Metabuilder diagram for Records in Contexts parser for draw.io

Online Mermaid Diagram on Kroki

SVG

Metabuilder Python module: drawio_meta_builder.py


Source chats for diagram:

Override workflow

Custom parser behaviour can be introduced by placing Python modules in legacy/overrides/. Decorate replacement functions or classes with the @override decorator exported by meta_builder.drawio_meta_builder and specify their data type, role, and phase. Matching entries in the builder mapping are replaced, while new symbols are injected directly into the generated pipeline namespace. Overrides are discovered by default when running python -m meta_builder, and the CLI now reports which modules were loaded.

Data type, role, and phase: These are three conceptual dimensions that allow description of the purpose and place of the override – as well as of the original parser’s functions and classes, for which labels were purposively developed and hardcoded into meta_builder. Adhering to this conceptual framework is helpful for ensuring continuity between the old and new codebases while respecting the output single-file layout tailored for ingestion into Pyodide.

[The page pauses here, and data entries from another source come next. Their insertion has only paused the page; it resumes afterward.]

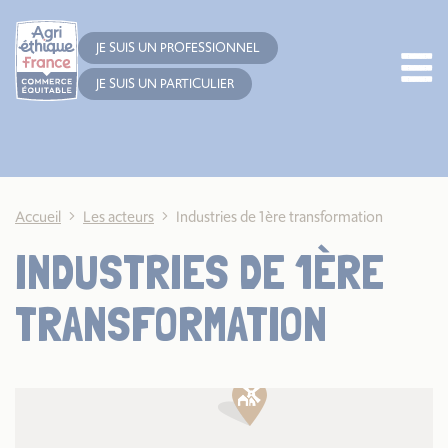
Cookies management panel
JE SUIS UN PROFESSIONNEL
JE SUIS UN PARTICULIER
Accueil
Les acteurs
Industries de 1ère transformation
INDUSTRIES DE 1ÈRE
TRANSFORMATION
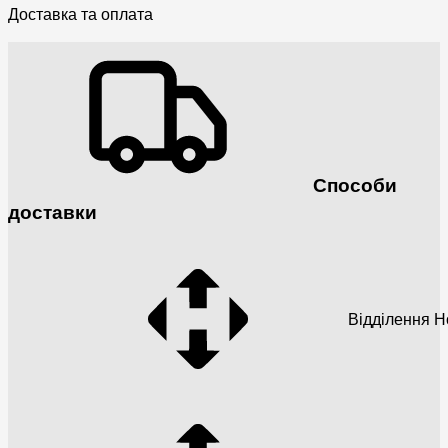
Доставка та оплата
Способи
доставки
Відділення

  1. Phase: ["pre", "core", "post"]. Denotes the timing of execution in the pipeline: pre means before the main XML tree (e.g., mxCells) has started processing. core is from XML processing to graph building. post is after DrawIOParserGraph (our custom subclass of rdflib.graph.Graph) is constructed.

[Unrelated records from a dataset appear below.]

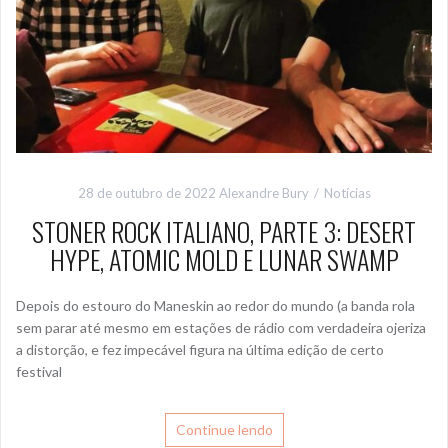
28 de outubro de 2022
Alexandre Bury
Notícias
STONER ROCK ITALIANO, PARTE 3: DESERT
HYPE, ATOMIC MOLD E LUNAR SWAMP
Depois do estouro do Maneskin ao redor do mundo (a banda rola
sem parar até mesmo em estações de rádio com verdadeira ojeriza
a distorção, e fez impecável figura na última edição de certo
festival
Continue lendo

  2. Data type: ["xml", "internal", "rdf"]. Denotes the data model that is primarily the focus of the override, namely the XML tree or xml.etree.ElementTree.Element, internal models, or rdflib terms and graphs, respectively.

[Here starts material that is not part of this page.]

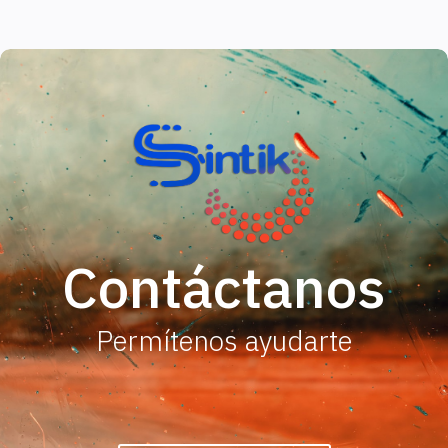
Contáctanos
Permítenos ayudarte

  3. Role: ["metadata", "data", "control"]. Denotes the kind of data primarily operated on the override: Whenever it comes from the main Draw.io XML tree (exclusive of metadata nodes), it is considered a data role; metadata concerns operations specifically on metadata; control includes operations that involve/depend on both data and metadata, and occasional control flow functionality such as I/O operations or exception handling (however, the dependence on data vs. metadata is the primary consideration for the control role which is rather overblown already, so self-contained control operations may be better placed under data or metadata).

Managing pipeline imports

When writing code that interacts with the metabuilder pipeline, import patterns depend on context. For override modules placed in legacy/overrides/, import the compiled pipeline using from legacy.draw_io_parser import pipeline, then reference pipeline symbols via their nested namespace path (e.g., pipeline.pre.xml.metadata.MetadataNodeNotFoundError). Within override functions, assign any needed pipeline annotations to local variables at the top of the function for cleaner code. For external code such as tests or utility modules, use the same import: from legacy.draw_io_parser import pipeline. While original functions are technically accessible through their source classes (e.g., xml_metadata_pre._find_metadata_node), the intended access pattern is always through the pipeline namespace. When circular import issues arise during function overrides, either access pattern will work—prioritize whatever resolves the circular dependency.

For external code that imports the pipeline, ensure Python can locate the necessary modules by setting up sys.path before importing. Use Path(__file__).resolve().parents[N] to locate package roots relative to your script, then insert these paths into sys.path if not already present. Place these path manipulations before any from legacy.draw_io_parser import pipeline statements (which should be marked with # noqa: E402 to suppress linting warnings about non-top-level imports). This setup is essential because the metabuilder generates code in locations that may not be in Python’s default import path.